The news of another Chicago firefighter's death is hitting one local woman especially hard.
Jennifer Stringer's father Edward was one of two firefighters killed when the roof collapsed at an abandoned building in 2010 soon after they put out a fire.
“I can't even put in to words sometimes what the emotions I'm feeling about all this,” Jennifer Stringer said. “Sad, angry. But at the end of the day it's just devastating.”
Her father, a 12-year veteran she called her “best friend,” had been searching for people inside the building located on the South Side. She said the structure’s disrepair caused the roof collapse, not the fire. She has filed a wrongful death lawsuit which states that the building had 11 code violations before the fire.

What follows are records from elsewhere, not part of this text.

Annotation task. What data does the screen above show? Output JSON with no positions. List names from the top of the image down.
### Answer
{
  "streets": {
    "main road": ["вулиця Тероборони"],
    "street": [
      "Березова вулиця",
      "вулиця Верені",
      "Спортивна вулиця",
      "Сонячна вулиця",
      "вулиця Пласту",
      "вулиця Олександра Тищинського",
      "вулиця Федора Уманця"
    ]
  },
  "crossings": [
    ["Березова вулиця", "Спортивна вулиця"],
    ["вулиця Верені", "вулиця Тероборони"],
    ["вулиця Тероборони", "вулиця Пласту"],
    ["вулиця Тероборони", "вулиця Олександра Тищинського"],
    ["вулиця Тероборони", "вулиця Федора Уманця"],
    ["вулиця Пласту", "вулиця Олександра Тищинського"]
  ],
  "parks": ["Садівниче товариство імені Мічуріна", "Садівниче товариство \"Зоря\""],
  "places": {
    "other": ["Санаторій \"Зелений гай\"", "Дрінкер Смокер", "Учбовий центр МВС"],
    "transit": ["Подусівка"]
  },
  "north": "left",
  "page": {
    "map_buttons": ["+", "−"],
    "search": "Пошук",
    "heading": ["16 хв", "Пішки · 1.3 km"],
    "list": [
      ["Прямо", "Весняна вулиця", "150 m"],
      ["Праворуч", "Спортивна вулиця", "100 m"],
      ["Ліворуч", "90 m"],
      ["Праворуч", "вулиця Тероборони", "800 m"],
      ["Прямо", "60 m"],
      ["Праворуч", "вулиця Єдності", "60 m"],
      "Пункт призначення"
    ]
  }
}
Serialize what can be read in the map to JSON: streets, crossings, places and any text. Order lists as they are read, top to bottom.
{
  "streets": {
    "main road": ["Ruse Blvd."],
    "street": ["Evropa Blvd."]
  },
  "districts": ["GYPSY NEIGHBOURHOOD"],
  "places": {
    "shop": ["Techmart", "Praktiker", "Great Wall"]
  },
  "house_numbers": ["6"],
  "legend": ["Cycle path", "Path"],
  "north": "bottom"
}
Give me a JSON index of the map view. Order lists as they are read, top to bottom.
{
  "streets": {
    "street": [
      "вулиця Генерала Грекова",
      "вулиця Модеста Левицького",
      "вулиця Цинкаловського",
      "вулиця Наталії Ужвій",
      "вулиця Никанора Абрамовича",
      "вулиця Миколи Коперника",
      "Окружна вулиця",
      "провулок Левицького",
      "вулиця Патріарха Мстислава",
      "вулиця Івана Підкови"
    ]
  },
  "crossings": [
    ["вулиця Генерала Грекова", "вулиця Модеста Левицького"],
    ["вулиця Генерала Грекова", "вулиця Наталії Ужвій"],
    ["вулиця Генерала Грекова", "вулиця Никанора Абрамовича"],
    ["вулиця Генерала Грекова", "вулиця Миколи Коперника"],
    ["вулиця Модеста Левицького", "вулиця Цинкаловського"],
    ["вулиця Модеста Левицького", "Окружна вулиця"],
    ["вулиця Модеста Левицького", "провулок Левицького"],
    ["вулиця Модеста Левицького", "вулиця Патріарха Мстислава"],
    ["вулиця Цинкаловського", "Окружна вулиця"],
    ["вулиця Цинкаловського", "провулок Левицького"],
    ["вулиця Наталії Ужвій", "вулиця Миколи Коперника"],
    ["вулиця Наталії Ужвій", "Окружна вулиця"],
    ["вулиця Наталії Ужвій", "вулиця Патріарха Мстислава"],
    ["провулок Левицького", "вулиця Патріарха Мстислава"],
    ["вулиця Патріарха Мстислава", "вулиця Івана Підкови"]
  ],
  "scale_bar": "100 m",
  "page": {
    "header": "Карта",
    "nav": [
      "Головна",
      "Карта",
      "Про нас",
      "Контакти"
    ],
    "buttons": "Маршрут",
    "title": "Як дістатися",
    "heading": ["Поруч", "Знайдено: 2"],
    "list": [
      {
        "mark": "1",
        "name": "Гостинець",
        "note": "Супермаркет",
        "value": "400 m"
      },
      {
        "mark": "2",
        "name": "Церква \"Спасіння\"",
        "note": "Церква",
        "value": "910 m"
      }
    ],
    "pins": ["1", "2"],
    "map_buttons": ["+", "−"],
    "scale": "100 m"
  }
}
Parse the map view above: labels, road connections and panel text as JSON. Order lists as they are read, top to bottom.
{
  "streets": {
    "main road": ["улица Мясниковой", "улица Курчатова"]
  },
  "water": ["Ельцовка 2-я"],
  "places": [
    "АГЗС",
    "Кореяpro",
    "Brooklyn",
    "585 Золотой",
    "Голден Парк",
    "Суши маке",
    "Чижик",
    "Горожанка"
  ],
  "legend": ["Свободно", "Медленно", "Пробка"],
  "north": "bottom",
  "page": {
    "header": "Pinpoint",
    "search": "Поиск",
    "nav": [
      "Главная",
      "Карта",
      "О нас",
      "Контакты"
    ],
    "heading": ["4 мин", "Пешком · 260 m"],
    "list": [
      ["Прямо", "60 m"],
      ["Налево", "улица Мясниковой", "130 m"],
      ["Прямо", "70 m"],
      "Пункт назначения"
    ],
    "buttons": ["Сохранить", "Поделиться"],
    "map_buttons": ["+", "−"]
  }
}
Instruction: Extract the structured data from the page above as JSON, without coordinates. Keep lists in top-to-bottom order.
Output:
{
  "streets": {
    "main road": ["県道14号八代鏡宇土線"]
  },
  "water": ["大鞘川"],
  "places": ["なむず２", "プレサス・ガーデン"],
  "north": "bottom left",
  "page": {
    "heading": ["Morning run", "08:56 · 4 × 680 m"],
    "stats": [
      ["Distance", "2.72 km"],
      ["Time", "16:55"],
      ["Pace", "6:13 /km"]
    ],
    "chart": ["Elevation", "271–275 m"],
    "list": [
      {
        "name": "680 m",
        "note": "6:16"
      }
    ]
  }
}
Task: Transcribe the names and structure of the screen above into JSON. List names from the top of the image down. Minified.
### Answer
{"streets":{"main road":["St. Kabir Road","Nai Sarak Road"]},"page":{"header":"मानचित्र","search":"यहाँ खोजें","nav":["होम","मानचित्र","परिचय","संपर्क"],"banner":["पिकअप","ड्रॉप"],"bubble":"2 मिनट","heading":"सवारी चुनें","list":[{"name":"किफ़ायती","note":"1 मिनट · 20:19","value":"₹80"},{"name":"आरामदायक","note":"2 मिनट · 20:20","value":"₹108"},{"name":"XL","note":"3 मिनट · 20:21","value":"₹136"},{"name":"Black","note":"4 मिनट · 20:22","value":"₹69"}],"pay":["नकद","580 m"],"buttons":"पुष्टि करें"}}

“These abandoned buildings are like the landmines of Chicago and they cause a threat to everybody,” she said.
Stringer and her lawyer want the city to step up enforcement of abandoned buildings.
“We could have all the inspectors in the world but the ramifications need to increase and that's a change to the law,” lawyer Pete Flowers said.
This week's tragedy happened at a building that was not vacant. The city has said the building owner did not obtain proper permits for work being performed.
Stringer says more people must be held accountable if their buildings are in bad shape.
“If there could be criminal prosecution, I bet you ten times out of ten someone will take more responsibility for the property that they own,” Stringer said.
Chicago's department of buildings said it takes the issue of abandoned buildings very seriously. They added that all buildings must be registered and they do get inspected.